Exercise details: Down to the final line, return the records unchanged.

──────── Recorded information

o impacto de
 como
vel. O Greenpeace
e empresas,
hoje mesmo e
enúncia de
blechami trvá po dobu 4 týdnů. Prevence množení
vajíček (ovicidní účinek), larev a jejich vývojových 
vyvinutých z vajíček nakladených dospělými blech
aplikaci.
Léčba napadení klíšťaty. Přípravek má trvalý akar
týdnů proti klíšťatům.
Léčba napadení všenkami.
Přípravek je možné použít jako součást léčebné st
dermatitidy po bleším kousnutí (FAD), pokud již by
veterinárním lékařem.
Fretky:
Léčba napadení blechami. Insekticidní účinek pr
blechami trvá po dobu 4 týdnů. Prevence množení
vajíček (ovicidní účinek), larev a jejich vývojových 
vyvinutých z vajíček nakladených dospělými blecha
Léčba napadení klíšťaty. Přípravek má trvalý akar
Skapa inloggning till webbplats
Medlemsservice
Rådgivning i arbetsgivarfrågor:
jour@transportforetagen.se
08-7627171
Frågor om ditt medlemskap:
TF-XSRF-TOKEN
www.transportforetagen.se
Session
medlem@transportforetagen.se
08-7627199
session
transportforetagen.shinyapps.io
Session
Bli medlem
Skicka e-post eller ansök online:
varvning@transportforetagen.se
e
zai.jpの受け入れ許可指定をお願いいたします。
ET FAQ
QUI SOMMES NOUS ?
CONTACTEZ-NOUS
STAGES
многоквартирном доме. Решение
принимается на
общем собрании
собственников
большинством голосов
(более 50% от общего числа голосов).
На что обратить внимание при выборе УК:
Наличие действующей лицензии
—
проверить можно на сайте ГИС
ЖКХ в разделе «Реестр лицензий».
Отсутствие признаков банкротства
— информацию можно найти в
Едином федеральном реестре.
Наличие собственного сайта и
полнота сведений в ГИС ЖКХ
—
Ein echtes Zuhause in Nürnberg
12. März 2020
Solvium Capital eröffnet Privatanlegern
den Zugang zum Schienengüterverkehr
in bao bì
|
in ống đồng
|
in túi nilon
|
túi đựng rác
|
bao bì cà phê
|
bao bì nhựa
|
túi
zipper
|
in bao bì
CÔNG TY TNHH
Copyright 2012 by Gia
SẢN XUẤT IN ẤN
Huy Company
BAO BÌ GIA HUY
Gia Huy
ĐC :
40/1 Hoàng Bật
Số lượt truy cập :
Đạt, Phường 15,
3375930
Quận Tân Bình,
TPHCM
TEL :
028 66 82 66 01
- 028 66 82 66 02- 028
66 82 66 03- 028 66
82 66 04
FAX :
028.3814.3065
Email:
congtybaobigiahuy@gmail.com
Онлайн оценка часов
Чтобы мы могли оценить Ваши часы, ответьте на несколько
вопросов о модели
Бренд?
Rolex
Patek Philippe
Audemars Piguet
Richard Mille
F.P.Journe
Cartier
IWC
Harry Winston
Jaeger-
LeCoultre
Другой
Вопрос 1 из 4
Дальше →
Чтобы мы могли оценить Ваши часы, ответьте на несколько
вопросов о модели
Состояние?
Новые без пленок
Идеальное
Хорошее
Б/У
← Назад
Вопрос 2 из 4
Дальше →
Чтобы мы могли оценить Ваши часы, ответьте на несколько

────────────────

Solved problem:
o impacto de
 como
vel. O Greenpeace
e empresas,
hoje mesmo e
enúncia de
blechami trvá po dobu 4 týdnů. Prevence množení
vajíček (ovicidní účinek), larev a jejich vývojových 
vyvinutých z vajíček nakladených dospělými blech
aplikaci.
Léčba napadení klíšťaty. Přípravek má trvalý akar
týdnů proti klíšťatům.
Léčba napadení všenkami.
Přípravek je možné použít jako součást léčebné st
dermatitidy po bleším kousnutí (FAD), pokud již by
veterinárním lékařem.
Fretky:
Léčba napadení blechami. Insekticidní účinek pr
blechami trvá po dobu 4 týdnů. Prevence množení
vajíček (ovicidní účinek), larev a jejich vývojových 
vyvinutých z vajíček nakladených dospělými blecha
Léčba napadení klíšťaty. Přípravek má trvalý akar
Skapa inloggning till webbplats
Medlemsservice
Rådgivning i arbetsgivarfrågor:
jour@transportforetagen.se
08-7627171
Frågor om ditt medlemskap:
TF-XSRF-TOKEN
www.transportforetagen.se
Session
medlem@transportforetagen.se
08-7627199
session
transportforetagen.shinyapps.io
Session
Bli medlem
Skicka e-post eller ansök online:
varvning@transportforetagen.se
e
zai.jpの受け入れ許可指定をお願いいたします。
ET FAQ
QUI SOMMES NOUS ?
CONTACTEZ-NOUS
STAGES
многоквартирном доме. Решение
принимается на
общем собрании
собственников
большинством голосов
(более 50% от общего числа голосов).
На что обратить внимание при выборе УК:
Наличие действующей лицензии
—
проверить можно на сайте ГИС
ЖКХ в разделе «Реестр лицензий».
Отсутствие признаков банкротства
— информацию можно найти в
Едином федеральном реестре.
Наличие собственного сайта и
полнота сведений в ГИС ЖКХ
—
Ein echtes Zuhause in Nürnberg
12. März 2020
Solvium Capital eröffnet Privatanlegern
den Zugang zum Schienengüterverkehr
in bao bì
|
in ống đồng
|
in túi nilon
|
túi đựng rác
|
bao bì cà phê
|
bao bì nhựa
|
túi
zipper
|
in bao bì
CÔNG TY TNHH
Copyright 2012 by Gia
SẢN XUẤT IN ẤN
Huy Company
BAO BÌ GIA HUY
Gia Huy
ĐC :
40/1 Hoàng Bật
Số lượt truy cập :
Đạt, Phường 15,
3375930
Quận Tân Bình,
TPHCM
TEL :
028 66 82 66 01
- 028 66 82 66 02- 028
66 82 66 03- 028 66
82 66 04
FAX :
028.3814.3065
Email:
congtybaobigiahuy@gmail.com
Онлайн оценка часов
Чтобы мы могли оценить Ваши часы, ответьте на несколько
вопросов о модели
Бренд?
Rolex
Patek Philippe
Audemars Piguet
Richard Mille
F.P.Journe
Cartier
IWC
Harry Winston
Jaeger-
LeCoultre
Другой
Вопрос 1 из 4
Дальше →
Чтобы мы могли оценить Ваши часы, ответьте на несколько
вопросов о модели
Состояние?
Новые без пленок
Идеальное
Хорошее
Б/У
← Назад
Вопрос 2 из 4
Дальше →
Чтобы мы могли оценить Ваши часы, ответьте на несколько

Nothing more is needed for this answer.